Bob had spent a lifetime as a top Foreign Service agent working in Japan.  He spoke Japanese fluently and had many friends in the country, including several high-level government officials. In fact, he and I and his brother and sister-in-law had just come back from a spectacular three-week trip to Japan, planned by all of Bob’s many friends there.

His death was a result of his throat muscles freezing up and he choked on a piece of meat while at dinner on the night before he was scheduled to come home from California.  They tried to remove the meat but nothing worked, including the Heimlich maneuver. He went into cardiac arrest and the paramedics who came were able to revive him in the ambulance on the way to the emergency room.  But he lapsed into coma in the ICU with no brain activity for five days and died 11 hours after being taken off the respirator.

One of the scariest side effects of Parkinson disease is this freezing up of the throat muscles.
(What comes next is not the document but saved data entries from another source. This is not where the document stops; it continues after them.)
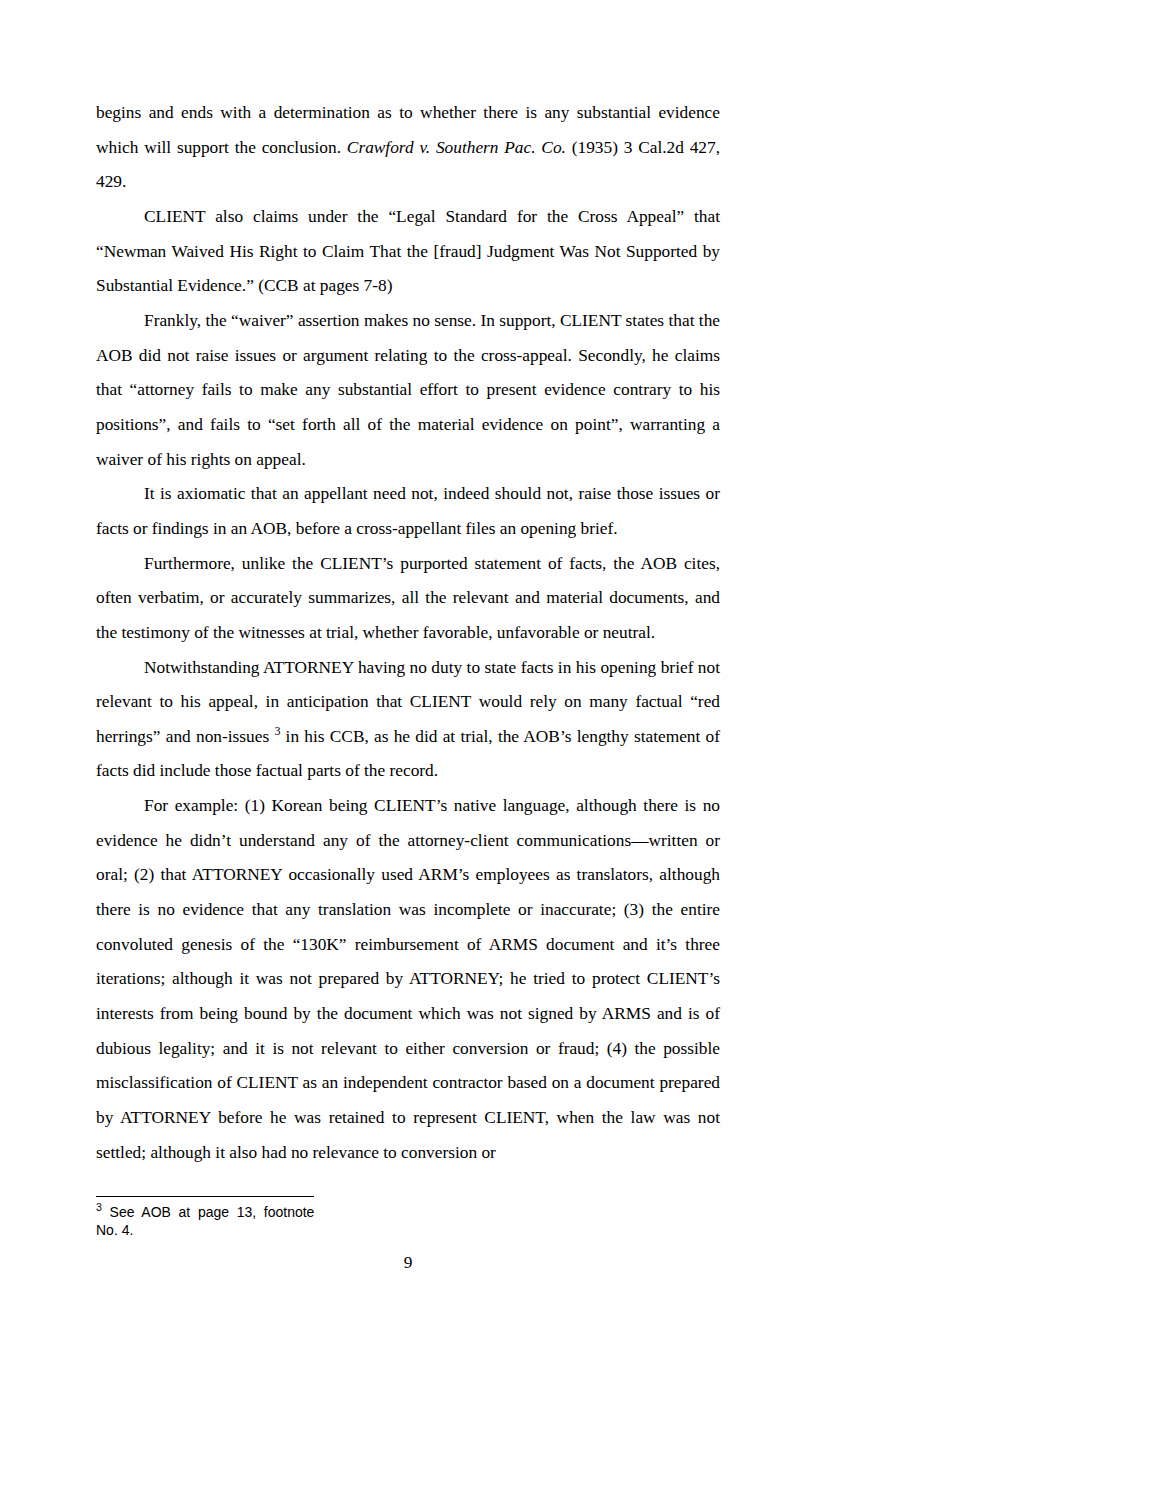begins and ends with a determination as to whether there is any substantial evidence which will support the conclusion. Crawford v. Southern Pac. Co. (1935) 3 Cal.2d 427, 429.
CLIENT also claims under the “Legal Standard for the Cross Appeal” that “Newman Waived His Right to Claim That the [fraud] Judgment Was Not Supported by Substantial Evidence.” (CCB at pages 7-8)
Frankly, the “waiver” assertion makes no sense. In support, CLIENT states that the AOB did not raise issues or argument relating to the cross-appeal. Secondly, he claims that “attorney fails to make any substantial effort to present evidence contrary to his positions”, and fails to “set forth all of the material evidence on point”, warranting a waiver of his rights on appeal.
It is axiomatic that an appellant need not, indeed should not, raise those issues or facts or findings in an AOB, before a cross-appellant files an opening brief.
Furthermore, unlike the CLIENT’s purported statement of facts, the AOB cites, often verbatim, or accurately summarizes, all the relevant and material documents, and the testimony of the witnesses at trial, whether favorable, unfavorable or neutral.
Notwithstanding ATTORNEY having no duty to state facts in his opening brief not relevant to his appeal, in anticipation that CLIENT would rely on many factual “red herrings” and non-issues 3 in his CCB, as he did at trial, the AOB’s lengthy statement of facts did include those factual parts of the record.
For example: (1) Korean being CLIENT’s native language, although there is no evidence he didn’t understand any of the attorney-client communications—written or oral; (2) that ATTORNEY occasionally used ARM’s employees as translators, although there is no evidence that any translation was incomplete or inaccurate; (3) the entire convoluted genesis of the “130K” reimbursement of ARMS document and it’s three iterations; although it was not prepared by ATTORNEY; he tried to protect CLIENT’s interests from being bound by the document which was not signed by ARMS and is of dubious legality; and it is not relevant to either conversion or fraud; (4) the possible misclassification of CLIENT as an independent contractor based on a document prepared by ATTORNEY before he was retained to represent CLIENT, when the law was not settled; although it also had no relevance to conversion or
3 See AOB at page 13, footnote No. 4.
9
The idea of choking is terrifying to many sufferers. Bob did have several previous incidents when something stuck in his throat and while he never focused on the negative, this did frighten and embarrass him. I remember one night when I was with him at a dinner for a Japanese organization he supported. A friend reached into his throat and pulled out the piece of meat choking him as he lay on the floor where he had fallen.

For me, this points to how critical it is to invest as much time and money as possible in research to find the cure that would do away with the life and life-style-threatening symptoms like frozen throat muscles. Existing medications for Parkinson’s disease do very little to address it. The Michael Stern Parkinson’s Research Foundation is an organization that is in existence to encourage – and fund – the research leading to a cure.

Throughout Bob’s life, he was never bored, nor boring. He had a keen eye for the beauty in what most might miss seeing altogether. He delighted in simple pleasures and in his experiences with exquisitely elaborate natural and man-made wonders. He was brilliant, but not condescending. He loved his family and his friends, a bird’s song and flight, travel and new experiences, dinner out before the opera, a play, concert or ballet, New York, all things Japanese, and his independence.

Bob’s life, interrupted so cruelly by Parkinson’s Disease, reminds us of the critical importance of research to find a cure, allowing men and women who suffer it to renew an unbroken continuity with the life – and the friends and family — they love.